- THE EXERCISE: Pull out every line in the items below that contains the word "Example", treating uppercase and lowercase as different.

__________________________________________________

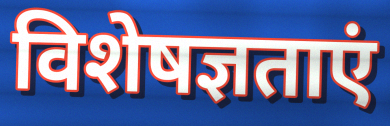
विशेषज्ञताएं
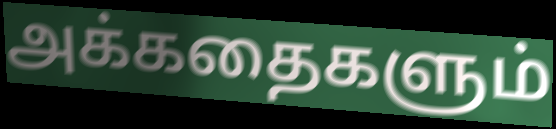
அக்கதைகளும்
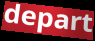
depart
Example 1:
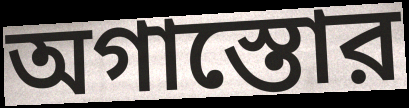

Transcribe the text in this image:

অগাস্তোর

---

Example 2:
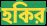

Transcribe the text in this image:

হকির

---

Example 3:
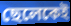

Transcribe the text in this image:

ছেলেকেই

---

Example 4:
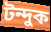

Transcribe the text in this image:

টন্দুক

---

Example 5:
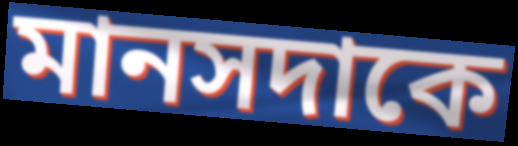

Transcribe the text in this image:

__________________________________________________

- COMPLETE ANSWER:
Example 1:
Example 2:
Example 3:
Example 4:
Example 5:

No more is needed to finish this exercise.